It was only 300 metres but for Doncaster's Ben Parkinson, the most seriously wounded soldier to survive the war in Afghanistan, it must have seemed like a marathon.
Lance Bombardier Parkinson, who lost both legs and suffered brain and back injuries in a bomb attack in 2006, carried the Olympic Torch in his home town as thousands cheered and applauded his courage in some of the most emotional scenes of the torch relay to date.
The 27-year-old soldier was determined to walk the distance from Doncaster's Cenotaph on his prosthetic limbs without crutches.
L/Bdr Parkinson's mother Diane Dernie said he went a lot further than the distance he had been practising.
"Brilliant, brilliant day, we're so proud," she said, adding: "This town has been such a wonderful place for Ben. I'm just so proud of everybody. Whatever he does, Doncaster's behind him."
The paratrooper took about 26 minutes to complete the route along Bennetthorpe, in the town, and every step he took was cheered by crowds ten deep.
After he got back in his wheelchair he said: "I am so proud. I didn't realise how much support I had.
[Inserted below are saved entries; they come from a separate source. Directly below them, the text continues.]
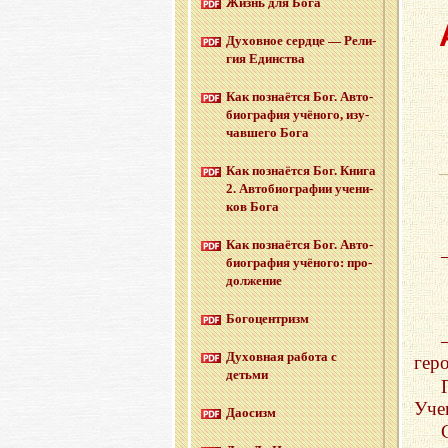
Жизнь для Бога
Ду­хов­ное серд­це — Ре­ли­
гия Един­ства
Как по­зна­ёт­ся Бог. Ав­то­
био­гра­фия учё­но­го, изу­
чав­ше­го Бога
Как по­зна­ёт­ся Бог. Книга
2. Ав­то­био­гра­фии уче­ни­
ков Бога
Как по­зна­ёт­ся Бог. Ав­то­
био­гра­фия учё­но­го: про­
дол­же­ние
Бо­го­цен­тризм
Ду­хов­ная ра­бо­та с
гер
детьми
Уче
Дао­сизм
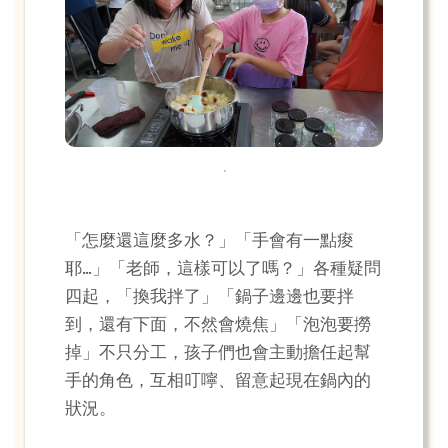
.
「怎麼還這麼多水？」「手會有一點痠
耶…」「老師，這樣可以了嗎？」各種疑問
四起，「換我拌了」「鍋子邊邊也要拌
到，還有下面，不然會燒焦」「泡泡要撈
掉」不只分工，孩子們也會主動擔任起幫
手的角色，互相叮嚀、留意起現在鍋內的
狀況。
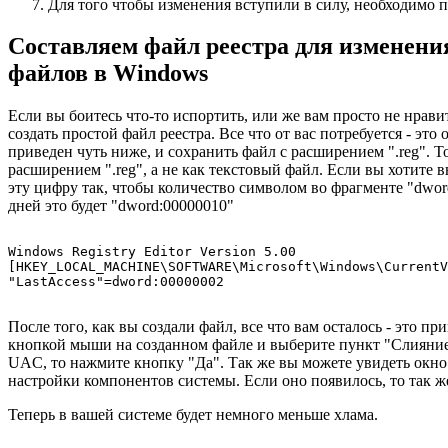
Для того чтобы изменения вступили в силу, необходимо 
Составляем файл реестра для изменен
файлов в Windows
Если вы боитесь что-то испортить, или же вам просто не нрави
создать простой файл реестра. Все что от вас потребуется - это
приведен чуть ниже, и сохранить файл с расширением ".reg". То
расширением ".reg", а не как текстовый файл. Если вы хотите в
эту цифру так, чтобы количество символом во фрагменте "dwor
дней это будет "dword:00000010"
Windows Registry Editor Version 5.00

[HKEY_LOCAL_MACHINE\SOFTWARE\Microsoft\Windows\CurrentV
После того, как вы создали файл, все что вам осталось - это п
кнопкой мыши на созданном файле и выберите пункт "Слияние
UAC, то нажмите кнопку "Да". Так же вы можете увидеть окно
настройки компонентов системы. Если оно появилось, то так ж
Теперь в вашей системе будет немного меньше хлама.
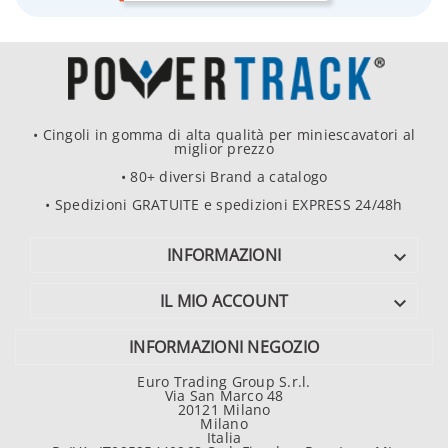
• Cingoli in gomma di alta qualità per miniescavatori al
miglior prezzo
• 80+ diversi Brand a catalogo
• Spedizioni GRATUITE e spedizioni EXPRESS 24/48h
INFORMAZIONI

IL MIO ACCOUNT

INFORMAZIONI NEGOZIO
Euro Trading Group S.r.l.
Via San Marco 48
20121 Milano
Milano
Italia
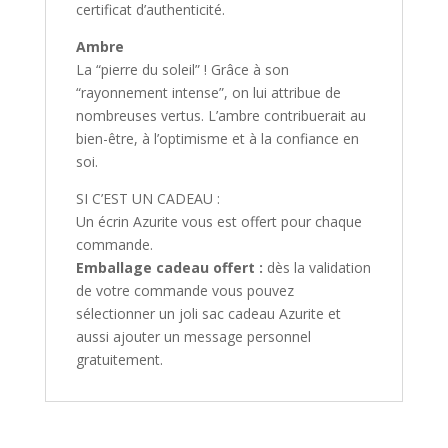
certificat d’authenticité.
Ambre
La “pierre du soleil” ! Grâce à son
“rayonnement intense”, on lui attribue de
nombreuses vertus. L’ambre contribuerait au
bien-être, à l’optimisme et à la confiance en
soi.
SI C’EST UN CADEAU :
Un écrin Azurite vous est offert pour chaque
commande.
Emballage cadeau offert :
dès la validation
de votre commande vous pouvez
sélectionner un joli sac cadeau Azurite et
aussi ajouter un message personnel
gratuitement.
I was amazed", adding he felt "a million pounds."
L/Bdr Parkinson said the best part of the day was having 50 of his comrades from 7 Para Royal Horse Artillery line the route and cheer for him.
The paratrooper lost both legs and suffered brain and back injuries in a bomb attack in 2006.
The relay arrived in Doncaster after beginning the day in Sheffield and travelling through Rotherham.